→ Records shown
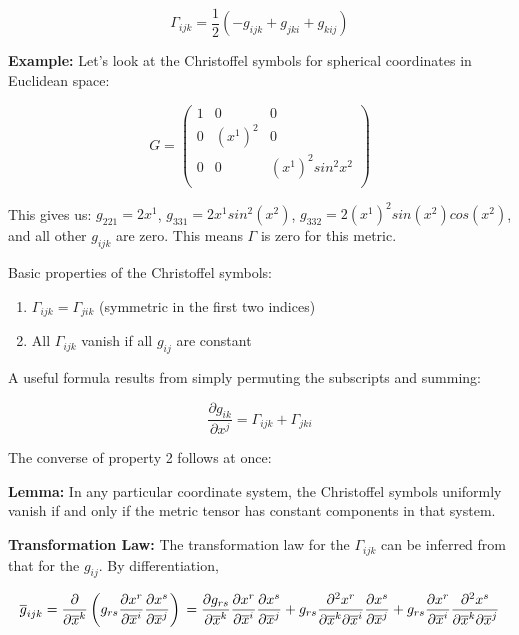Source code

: \documentclass{article}
\begin{document}
\begin{equation}
	\Gamma_{ijk} = \frac{ 1 }{ 2 } \left( -g_{ijk} + g_{jki} + g_{kij} \right)
\end{equation}

\noindent \textbf{Example: }
Let's look at the Christoffel symbols for spherical coordinates in Euclidean space:

\begin{equation*}
	G =
	\begin{pmatrix}
	1 & 0 & 0 \\
	0 & (x^1)^2 & 0 \\
	0 & 0 & (x^1)^2 sin^2 x^2 \\
	\end{pmatrix} 
\end{equation*}

\noindent
This gives us: $g_{221} = 2x^1$, $g_{331} = 2x^1 sin^2( x^2 )$, $g_{332} = 2(x^1)^2 sin( x^2 ) cos( x^2 )$, and all other $g_{ijk}$ are zero.  This means $\Gamma$ is zero for this metric.

\noindent
Basic properties of the Christoffel symbols:

\begin{enumerate}
	\item $\Gamma_{ijk} = \Gamma_{jik}$ (symmetric in the first two indices)
	\item All $\Gamma_{ijk}$ vanish if all $g_{ij}$ are constant
\end{enumerate}

\noindent
A useful formula results from simply permuting the subscripts and summing:

\begin{equation}
	\frac{ \partial g_{ik} }{ \partial x^j } = \Gamma_{ijk} + \Gamma_{jki}
\end{equation}

\noindent
The converse of property 2 follows at once:

\noindent \textbf{Lemma: }
In any particular coordinate system, the Christoffel symbols uniformly vanish if and only if the metric tensor has constant components in that system.


\noindent \textbf{Transformation Law: }
The transformation law for the $\Gamma_{ijk}$ can be inferred from that for the $g_{ij}$.  By differentiation,

\begin{equation*}
	\overline{ g }_{ijk} = \frac{ \partial }{ \partial \overline{ x }^k } \left( g_{rs} \frac{ \partial x^r }{ \partial \overline{ x }^i } \frac{ \partial x^s }{ \partial \overline{ x }^j } \right) \\
	= \frac{ \partial g_{rs} }{ \partial \overline{ x }^k } \frac{ \partial x^r }{ \partial \overline{ x }^i } \frac{ \partial x^s }{ \partial \overline{ x }^j } \\
	+ g_{rs} \frac{ \partial^2 x^r }{ \partial \overline{ x }^k \partial \overline{ x }^i } \frac{ \partial x^s }{ \partial \overline{ x }^j } \\
	+ g_{rs} \frac{ \partial x^r }{ \partial \overline{ x }^i } \frac{ \partial^2 x^s }{ \partial \overline{ x }^k \partial \overline{ x }^j } \\
\end{equation*}
\end{document}
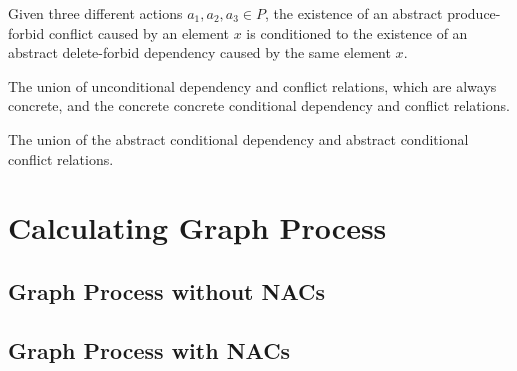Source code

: \begin{remark} Given three different actions $a_1,a_2,a_3 \in P$, the existence of an abstract produce-forbid conflict caused by an element $x$ is conditioned to the existence of an abstract delete-forbid dependency caused by the same element $x$.
\end{remark}

\begin{definition} The union of unconditional dependency and conflict relations, which are always concrete, and the concrete concrete conditional dependency and conflict relations.
\end{definition}

\begin{definition} The union of the abstract conditional dependency and abstract conditional conflict relations.
\end{definition}

\begin{definition}
\end{definition}

\begin{definition}
\end{definition}

\begin{definition}
\end{definition}

\section{Calculating Graph Process}

\subsection{Graph Process without NACs}

\begin{definition}
\end{definition}

\subsection{Graph Process with NACs}

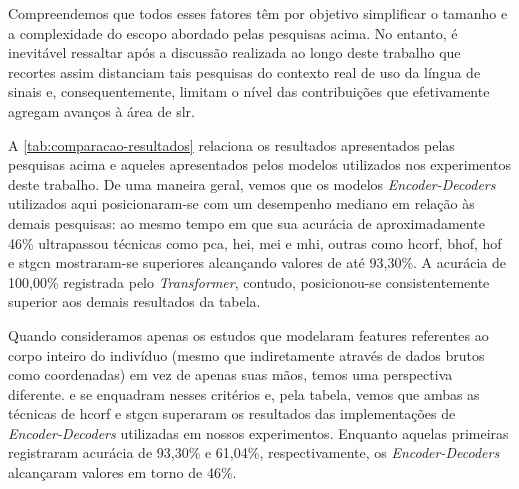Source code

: Compreendemos que todos esses fatores têm por objetivo simplificar o tamanho e a complexidade do escopo abordado pelas pesquisas acima. No entanto, é inevitável ressaltar após a discussão realizada ao longo deste trabalho que recortes assim distanciam tais pesquisas do contexto real de uso da língua de sinais e, consequentemente, limitam o nível das contribuições que efetivamente agregam avanços à área de \acrshort{slr}.






A \autoref{tab:comparacao-resultados} relaciona os resultados apresentados pelas pesquisas acima e aqueles apresentados pelos modelos utilizados nos experimentos deste trabalho.
De uma maneira geral, vemos que os modelos \textit{Encoder-Decoders} utilizados aqui posicionaram-se com um desempenho mediano em relação às demais pesquisas: ao mesmo tempo em que sua acurácia de aproximadamente 46\% ultrapassou técnicas como \acrshort{pca}, \acrshort{hei}, \acrshort{mei} e \acrshort{mhi}, outras como \acrshort{hcorf}, \acrshort{bhof}, \acrshort{hof} e \acrshort{stgcn} mostraram-se superiores alcançando valores de até 93,30\%.
A acurácia de 100,00\% registrada pelo \textit{Transformer}, contudo, posicionou-se consistentemente superior aos demais resultados da tabela.

Quando consideramos apenas os estudos que modelaram features referentes ao corpo inteiro do indivíduo (mesmo que indiretamente através de dados brutos como coordenadas) em vez de apenas suas mãos, temos uma perspectiva diferente.  e  se enquadram nesses critérios e, pela tabela, vemos que ambas as técnicas de \acrshort{hcorf} e \acrshort{stgcn} superaram os resultados das implementações de \textit{Encoder-Decoders} utilizadas em nossos experimentos. Enquanto aquelas primeiras registraram acurácia de 93,30\% e 61,04\%, respectivamente, os \textit{Encoder-Decoders} alcançaram valores em torno de 46\%.


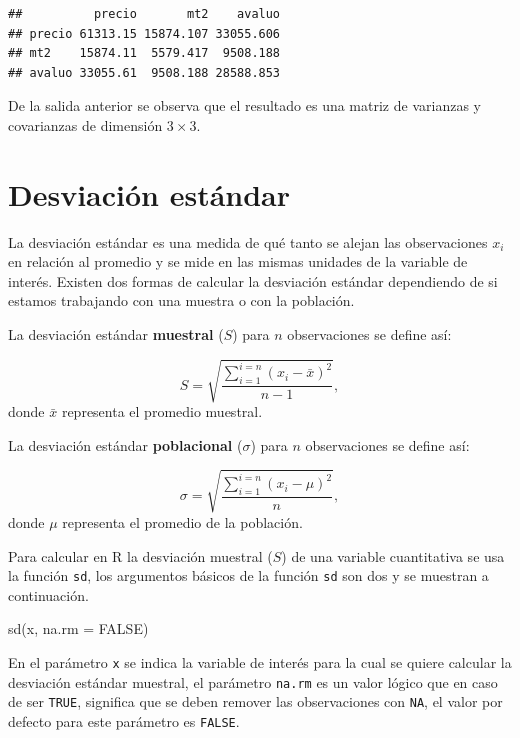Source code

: \documentclass[
]{book}
\makeatletter
\newenvironment{Shaded}{\begin{snugshade}}{\end{snugshade}}
\newcommand{\AttributeTok}[1]{\textcolor[rgb]{0.77,0.63,0.00}{#1}}
\newcommand{\ConstantTok}[1]{\textcolor[rgb]{0.00,0.00,0.00}{#1}}
\newcommand{\FunctionTok}[1]{\textcolor[rgb]{0.00,0.00,0.00}{#1}}
\newcommand{\NormalTok}[1]{#1}
\newenvironment{kframe}{%
\medskip{}
\setlength{\fboxsep}{.8em}
 \def\at@end@of@kframe{}%
 \ifinner\ifhmode%
  \def\at@end@of@kframe{\end{minipage}}%
  \begin{minipage}{\columnwidth}%
 \fi\fi%
 \def\FrameCommand##1{\hskip\@totalleftmargin \hskip-\fboxsep
 \colorbox{shadecolor}{##1}\hskip-\fboxsep
     \hskip-\linewidth \hskip-\@totalleftmargin \hskip\columnwidth}%
 \MakeFramed {\advance\hsize-\width
   \@totalleftmargin\z@ \linewidth\hsize
   \@setminipage}}%
 {\par\unskip\endMakeFramed%
 \at@end@of@kframe}
\renewenvironment{Shaded}{\begin{kframe}}{\end{kframe}}
\makeatother
\begin{document}
\begin{verbatim}
##          precio       mt2    avaluo
## precio 61313.15 15874.107 33055.606
## mt2    15874.11  5579.417  9508.188
## avaluo 33055.61  9508.188 28588.853
\end{verbatim}

De la salida anterior se observa que el resultado es una matriz de varianzas y covarianzas de dimensión \(3 \times 3\).

\hypertarget{desviaciuxf3n-estuxe1ndar}{%
\section{Desviación estándar}\label{desviaciuxf3n-estuxe1ndar}}

La desviación estándar es una medida de qué tanto se alejan las observaciones \(x_i\) en relación al promedio y se mide en las mismas unidades de la variable de interés. Existen dos formas de calcular la desviación estándar dependiendo de si estamos trabajando con una muestra o con la población.

La desviación estándar \textbf{muestral} (\(S\)) para \(n\) observaciones se define así:

\[
S=\sqrt{\frac{\sum_{i=1}^{i=n}(x_i-\bar{x})^2}{n-1}},
\]
donde \(\bar{x}\) representa el promedio muestral.

La desviación estándar \textbf{poblacional} (\(\sigma\)) para \(n\) observaciones se define así:

\[
\sigma=\sqrt{\frac{\sum_{i=1}^{i=n}(x_i-\mu)^2}{n}},
\]
donde \(\mu\) representa el promedio de la población.

Para calcular en R la desviación muestral (\(S\)) de una variable cuantitativa se usa la función \texttt{sd}, los argumentos básicos de la función \texttt{sd} son dos y se muestran a continuación.

\begin{Shaded}
\begin{Highlighting}[]
\FunctionTok{sd}\NormalTok{(x, }\AttributeTok{na.rm =} \ConstantTok{FALSE}\NormalTok{)}
\end{Highlighting}
\end{Shaded}

En el parámetro \texttt{x} se indica la variable de interés para la cual se quiere calcular la desviación estándar muestral, el parámetro \texttt{na.rm} es un valor lógico que en caso de ser \texttt{TRUE}, significa que se deben remover las observaciones con \texttt{NA}, el valor por defecto para este parámetro es \texttt{FALSE}.
\end{document}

→ Exercise directions
Pull out each line of the listing that holds the string "FunctionTok".

→ Finished task
\newcommand{\FunctionTok}[1]{\textcolor[rgb]{0.00,0.00,0.00}{#1}}
\FunctionTok{sd}\NormalTok{(x, }\AttributeTok{na.rm =} \ConstantTok{FALSE}\NormalTok{)}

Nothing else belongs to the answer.